◆ Problem details:
Look through the data below and return each line where "replaced" appears.

[Image change detection data]
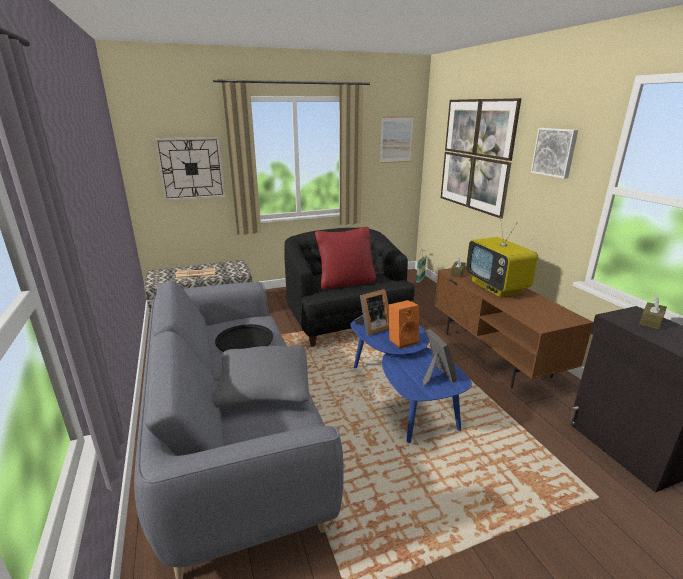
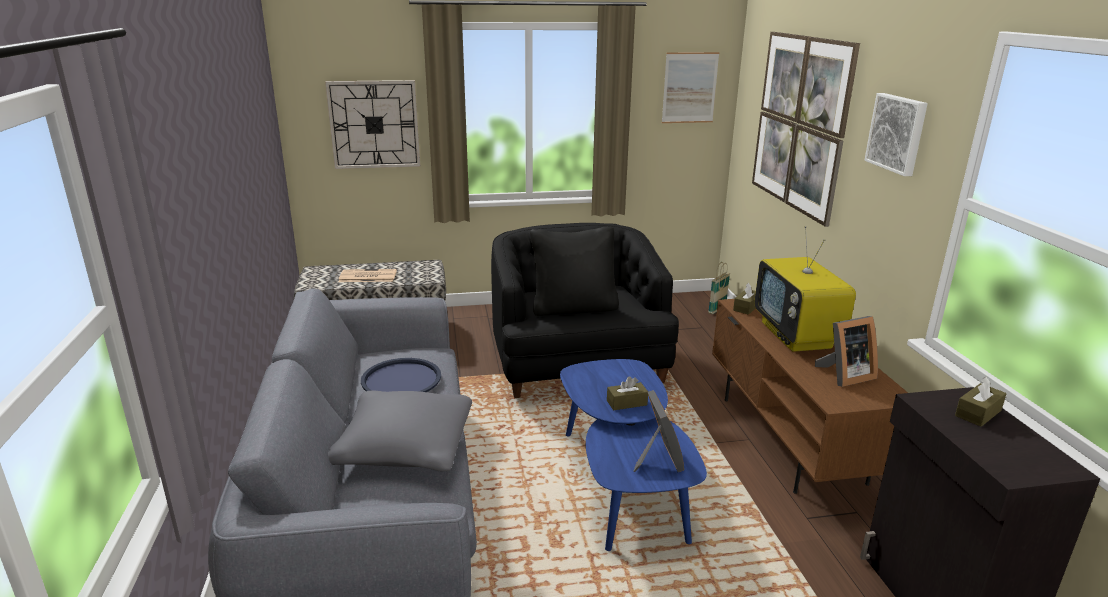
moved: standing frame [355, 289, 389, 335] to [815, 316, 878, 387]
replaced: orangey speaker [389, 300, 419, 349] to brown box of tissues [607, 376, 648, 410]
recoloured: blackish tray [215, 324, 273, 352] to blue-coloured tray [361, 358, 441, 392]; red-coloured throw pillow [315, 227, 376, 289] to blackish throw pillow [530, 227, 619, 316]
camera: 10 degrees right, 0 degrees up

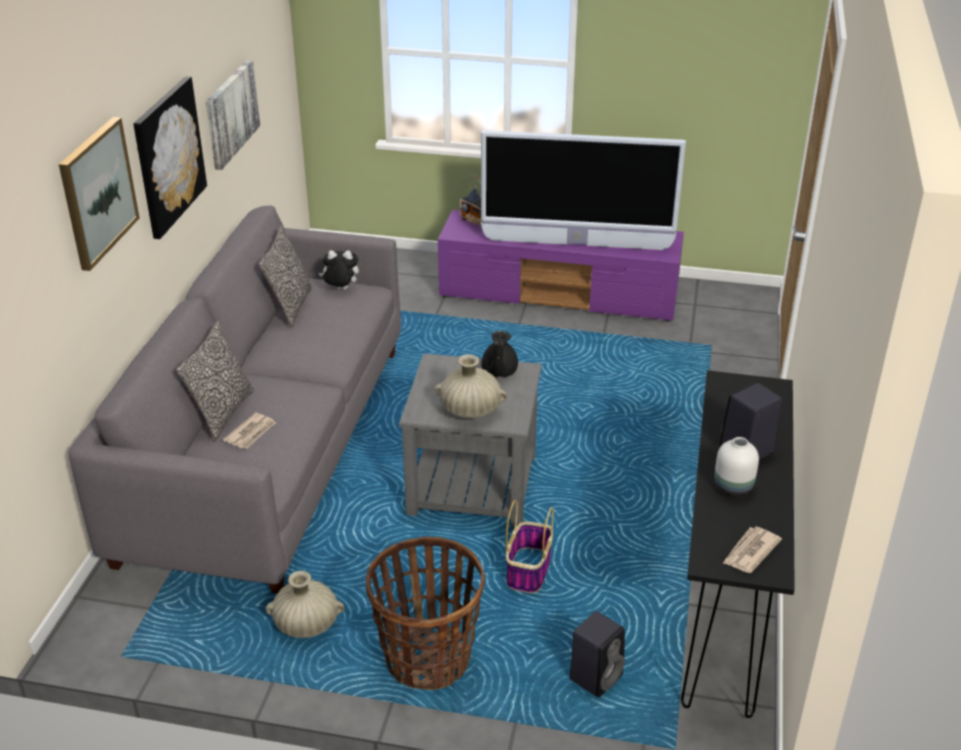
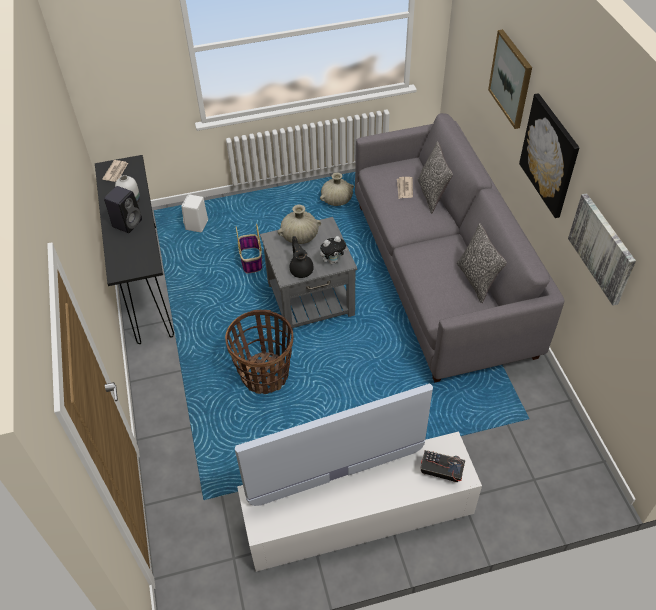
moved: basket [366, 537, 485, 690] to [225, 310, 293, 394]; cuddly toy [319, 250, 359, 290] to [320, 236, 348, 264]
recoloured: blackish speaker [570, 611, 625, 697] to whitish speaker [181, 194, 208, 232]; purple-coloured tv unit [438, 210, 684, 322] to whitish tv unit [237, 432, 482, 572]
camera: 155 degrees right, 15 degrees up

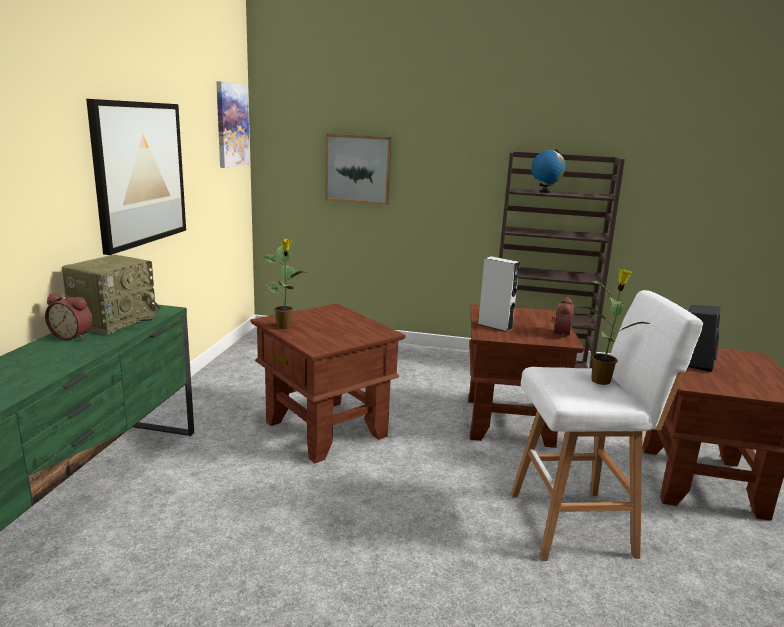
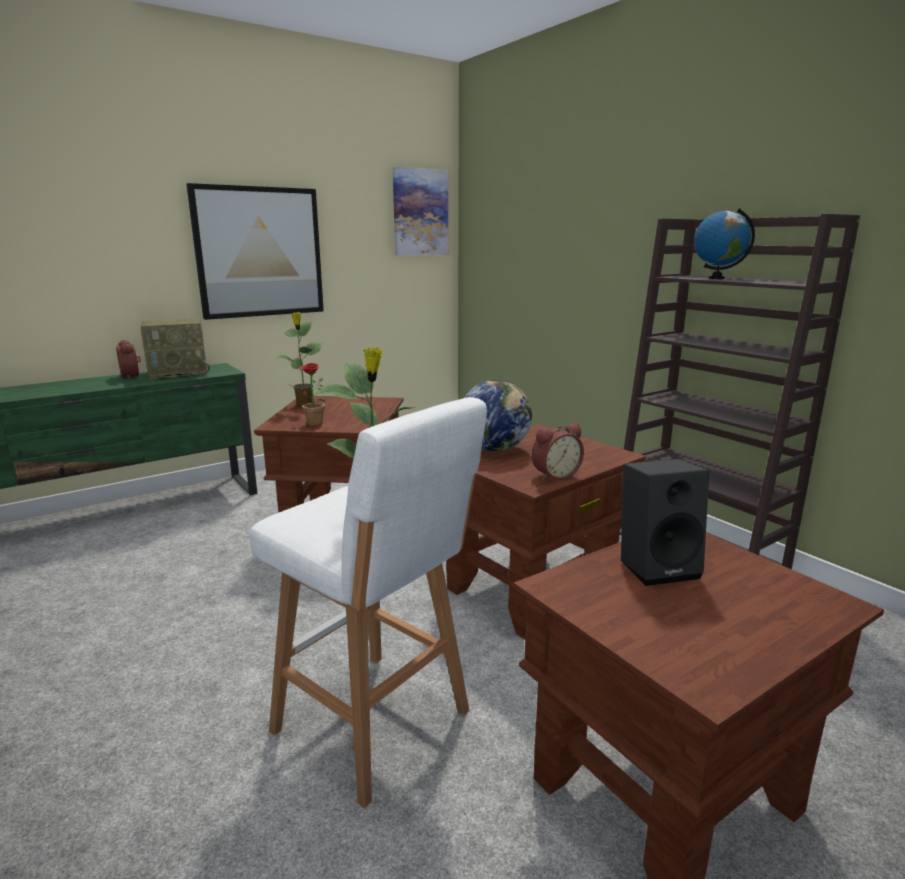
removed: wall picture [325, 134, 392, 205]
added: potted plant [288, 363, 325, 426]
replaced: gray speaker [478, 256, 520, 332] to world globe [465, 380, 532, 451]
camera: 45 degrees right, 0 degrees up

◆ Answer box:
replaced: orangey speaker [389, 300, 419, 349] to brown box of tissues [607, 376, 648, 410]
replaced: gray speaker [478, 256, 520, 332] to world globe [465, 380, 532, 451]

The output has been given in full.